New Virginia law could force closing of abortion clinics

When the calendar turns to 2012, a new law goes into effect in Virginia that will impact the health care of women.

The law adds restrictions to abortion clinics and could make it far more difficult for women to get an abortion.

Many abortion clinics across Virginia could be forced to shut down under stringent new regulations. Governor Bob McDonnell approved the stricter standards, but pro-choice activists say they're nothing more than a political ploy.

Planned Parenthood of Falls Church is one of Virginia's 120 abortion clinics that must meet new rules on staffing levels, medical supplies and even architectural standards.

David Christensen with the pro-life organization, Family Research Council in D.C., says the regulations approved this week are aimed at protecting women's health.

"Well, we don't think women's health should be sacrificed on the altar of the pro-abortion agenda and should have less safety measures than veterinary clinics and health spas," he says.

Pro-choice activist Tarina Keene says this is all about politics.

"I can tell you right now, this has nothing to do with women's health and safety," she says.
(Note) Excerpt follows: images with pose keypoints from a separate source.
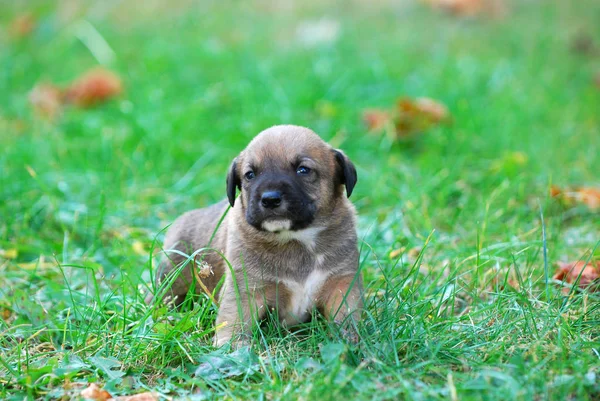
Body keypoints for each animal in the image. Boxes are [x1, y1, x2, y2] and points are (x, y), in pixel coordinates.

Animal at [148, 126, 364, 346]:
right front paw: (229, 346)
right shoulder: (245, 288)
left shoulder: (341, 282)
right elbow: (234, 319)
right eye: (250, 175)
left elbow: (345, 316)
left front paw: (350, 341)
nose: (270, 199)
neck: (295, 239)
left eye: (303, 170)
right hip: (171, 276)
Keene says there is not a single abortion clinic in Virginia that can meet the new standards that regulate, among other things, the width of hallways, the exact location of bathrooms, and even the number of parking spaces.

And Keene says it's the many lower income women who depend on these facilities that will pay the price.

"They won't have access to family planning or low cost birth control or to pre and post natal care they count on or even their annual exams," Keene says.

ABC7 talked with Virginians about the new regulations and got some very different opinions.

Right now abortion clinics are regulated the same as cosmetic surgery centers, dentist's offices and Lasik eye surgery facilities. Under the new rules they would be regulated the same as hospitals.